Knowing some commons reasons why interviewers do not choose to move a candidate forward can be a great advantage when prepping for your next interview.
– Fine but not great. Candidates meet the qualifications, but that’s it. The requirements for the position are strong, stellar skills – not mediocre. Mediocre candidates make interviewers wonder why they showed up in the first place. There is no spark or excitement coming across.
– Is good at X, but not as strong as we need in Y. This is another common conclusion reached when decision-makers are working to pick a candidate. Perhaps the candidate stated having both communication and writing skills but when the face-to-face interview was conducted, it was agreed that the candidate’s communications skills were not strong enough to work with a certain client. It’s important when responding to behavioral questions that you include examples of how you performed the task in your current or past role.

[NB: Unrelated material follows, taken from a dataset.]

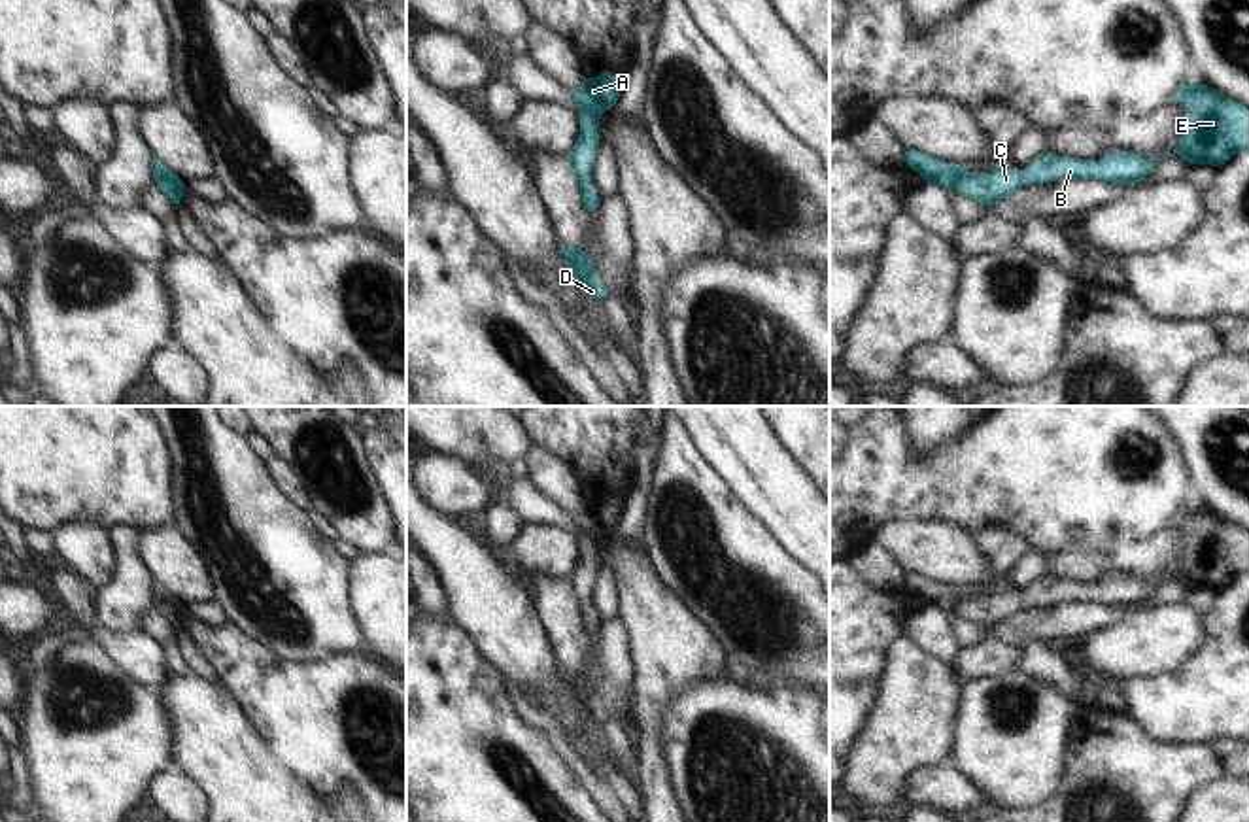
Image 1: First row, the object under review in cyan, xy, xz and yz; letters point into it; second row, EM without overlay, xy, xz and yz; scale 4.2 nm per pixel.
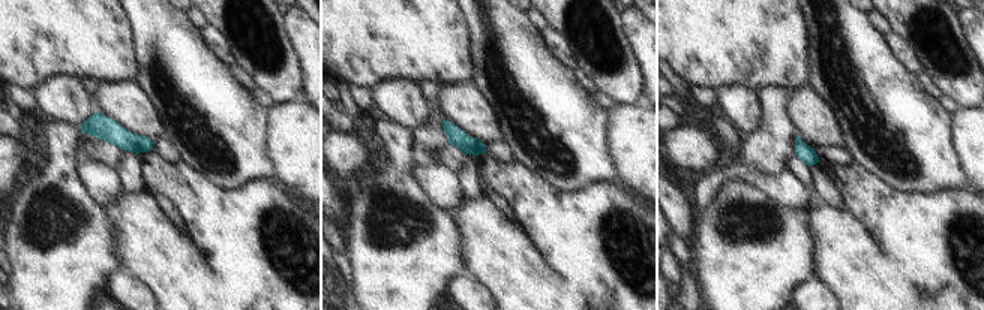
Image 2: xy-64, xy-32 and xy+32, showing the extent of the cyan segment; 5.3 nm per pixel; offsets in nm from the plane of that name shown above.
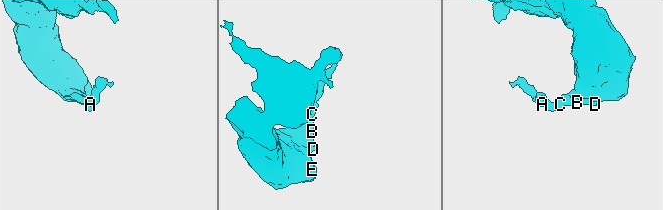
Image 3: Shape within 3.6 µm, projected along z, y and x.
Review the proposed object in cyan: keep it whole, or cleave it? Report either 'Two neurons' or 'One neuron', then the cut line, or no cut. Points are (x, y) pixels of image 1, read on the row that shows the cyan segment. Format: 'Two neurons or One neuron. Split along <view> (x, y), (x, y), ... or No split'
Two neurons. Split along xy (157, 178), (182, 191).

– Interviewers having difficulty getting a read on a required trait or skill. Often, the candidate is unaware the interviewers are asking probing questions trying to extract the information they are seeking. If you hear the same question repeated twice but perhaps in a different format, chances are your interviewer is prompting you to give more specific information.
– Too wordy. This faux pas can be avoided if the candidate can tune into the interviewer’s body language. Usually, their face or body language will give you clues if you are going on too long. Your interviewer may avert eye contact, may look not as engaged as when the interview first started or may even glance at a clock or watch. These are clues to wrap it up. Respond with a concise answer that directly addresses the question and gives good detail and then stop. Don’t feel like you need to wrap it up perfectly or include every detail. If the interviewer wants or needs more information, they will ask. Unnecessary information that isn’t relevant to what was asked, turns the interviewer off. Doing so exhibits a lack of self-awareness and communication skills.

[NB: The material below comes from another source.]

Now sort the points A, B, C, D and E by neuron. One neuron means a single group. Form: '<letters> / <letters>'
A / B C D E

– Concern about interpersonal skills. These could include comments like “she wasn’t very friendly and didn’t put forth any effort to connect” or “this person acted aloof “. Aside from skills to do the job, interviewers want to hire people who will be pleasant to work with and won’t alienate their co-workers. In other words, if you are a friendly person outside of the interview, be that same genuine, authentic person in your interview.